In fact, the cited Central Planning Study determined that the bridge was not the choke point, it’s what’s happening on either side which is where more billions continue to be spent. Yet, even this won’t solve the impact of additional cars on local roads, neglected by the study because of the Province’s own politically charged agenda.

Most of us live in Kelowna for its unmatched quality of life, yet our car obsession is poisoning it to the point that parking is defining our architecture and few are questioning the sanity of another bridge and highway through a thriving downtown.

We have the highest per capita vehicle ownership in the country. Our problem is not lack of roads or parking, it’s too many cars competing for road space. We are potentially doing everything possible to reach peak car. Parking is cheap, roads are free, we complain about gas prices but buy trucks that take up extra space, we put students on a hill, we love sprawl, and we lack constructive dialogue about these things. It is not viable to create a community that is congestion free under these conditions.

Single occupancy vehicles are the most inefficient use of road space and costliest. Yet for many, everything we need is less than 10 kms away! It should be reasonable to survive with only one vehicle.

So if we want to combat traffic we all need to take action and advocate for real solutions to change our commutes.We need to ask “Why is Everyone Driving?”

Those with great transit and cycling options should take advantage of them to support further enhancements and provide more road space for those who don’t.

Those without other options should advocate for what they need to make transit, carshare, carpooling, or active transportation viable for them, and be conscious of the trips they take.

Those who will always need to drive due to work and businesses relying on freight should advocate for measures that get non-essential cars off the road to ease congestion.
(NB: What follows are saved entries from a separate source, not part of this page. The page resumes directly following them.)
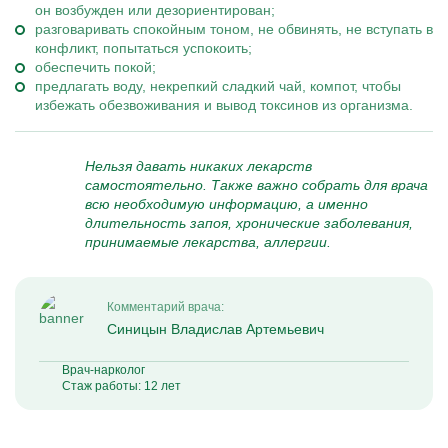
он возбужден или дезориентирован;
разговаривать спокойным тоном, не обвинять, не вступать в
конфликт, попытаться успокоить;
обеспечить покой;
предлагать воду, некрепкий сладкий чай, компот, чтобы
избежать обезвоживания и вывод токсинов из организма.
Нельзя давать никаких лекарств
самостоятельно. Также важно собрать для врача
всю необходимую информацию, а именно
длительность запоя, хронические заболевания,
принимаемые лекарства, аллергии.
Комментарий врача:
Синицын Владислав Артемьевич
Врач-нарколог
Стаж работы: 12 лет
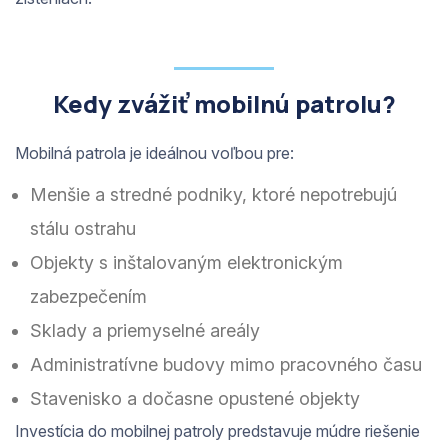
Kedy zvážiť mobilnú patrolu?
Mobilná patrola je ideálnou voľbou pre:
Menšie a stredné podniky, ktoré nepotrebujú
stálu ostrahu
Objekty s inštalovaným elektronickým
zabezpečením
Sklady a priemyselné areály
Administratívne budovy mimo pracovného času
Stavenisko a dočasne opustené objekty
Investícia do mobilnej patroly predstavuje múdre riešenie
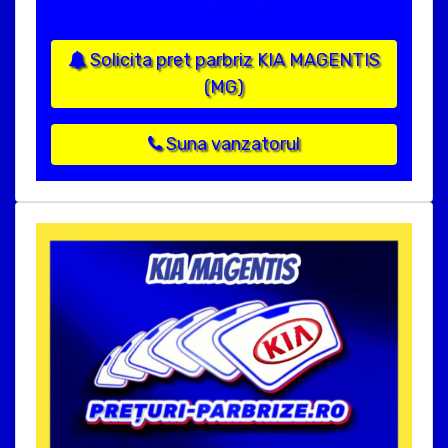
Solicita pret parbriz KIA MAGENTIS
(MG)
Suna vanzatorul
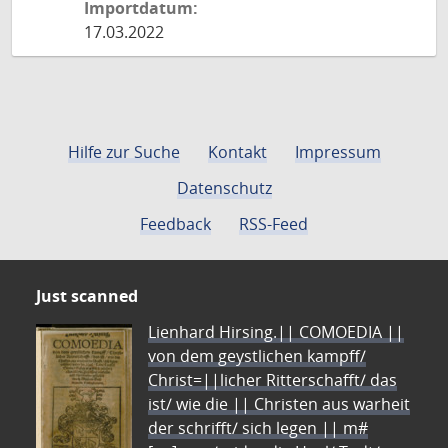
Importdatum:
17.03.2022
Hilfe zur Suche
Kontakt
Impressum
Datenschutz
Feedback
RSS-Feed
Just scanned
Lienhard Hirsing.|| COMOEDIA ||
von dem geystlichen kampff/
Christ=||licher Ritterschafft/ das
ist/ wie die || Christen aus warheit
der schrifft/ sich legen || m#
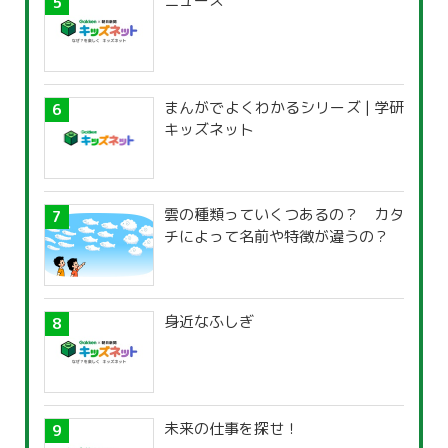
ニュース
まんがでよくわかるシリーズ | 学研
キッズネット
雲の種類っていくつあるの？ カタ
チによって名前や特徴が違うの？
身近なふしぎ
未来の仕事を探せ！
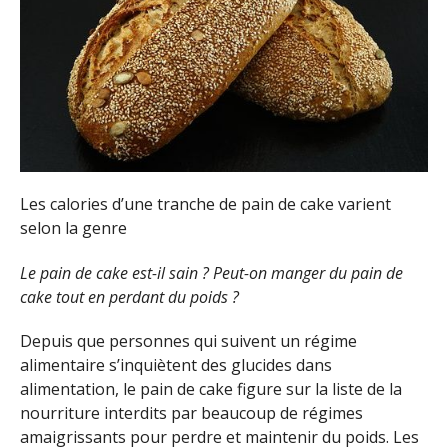
Les calories d’une tranche de pain de cake varient
selon la genre
Le pain de cake est-il sain ? Peut-on manger du pain de
cake tout en perdant du poids ?
Depuis que personnes qui suivent un régime
alimentaire s’inquiètent des glucides dans
alimentation, le pain de cake figure sur la liste de la
nourriture interdits par beaucoup de régimes
amaigrissants pour perdre et maintenir du poids. Les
Congestion can be solved. It requires each of us to do our part, employers to support other transportation options, align school busing policies to avoid parent chauffeurs, new developments to have mobility strategies that support one-car households, consider road pricing, encourage local governments to plan for mass transit with high levels of service like concentrating future growth along corridors like the rail trail, get BC Transit’s mandate to be customer growth not run a lacklustre service on an arbitrary budget, and get the province to fund projects based on how effectively they move people rather than just cars.

Now let’s change the conversation so we can get on with it.